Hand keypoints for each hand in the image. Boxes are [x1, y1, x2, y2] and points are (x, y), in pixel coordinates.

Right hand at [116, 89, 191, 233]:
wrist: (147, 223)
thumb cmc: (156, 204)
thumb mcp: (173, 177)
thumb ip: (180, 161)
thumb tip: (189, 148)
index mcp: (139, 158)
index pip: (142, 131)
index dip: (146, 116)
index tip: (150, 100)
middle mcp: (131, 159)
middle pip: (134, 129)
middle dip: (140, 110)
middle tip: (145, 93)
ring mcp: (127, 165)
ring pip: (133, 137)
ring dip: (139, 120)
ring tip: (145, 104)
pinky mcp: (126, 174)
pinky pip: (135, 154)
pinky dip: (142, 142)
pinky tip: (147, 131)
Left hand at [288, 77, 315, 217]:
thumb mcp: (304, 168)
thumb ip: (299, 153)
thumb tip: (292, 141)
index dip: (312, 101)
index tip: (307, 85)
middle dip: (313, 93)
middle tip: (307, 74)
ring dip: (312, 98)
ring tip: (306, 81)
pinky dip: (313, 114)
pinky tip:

********

## EXERCISE INSTRUCTIONS
Working through the entries above, copy every line in which "thumb" is found.

## EXPECTED ANSWER
thumb cmc: (156, 204)
thumb mcp: (173, 177)
thumb ip: (180, 161)
thumb tip: (189, 148)
thumb mcp: (304, 168)
thumb ip: (299, 153)
thumb tip: (292, 141)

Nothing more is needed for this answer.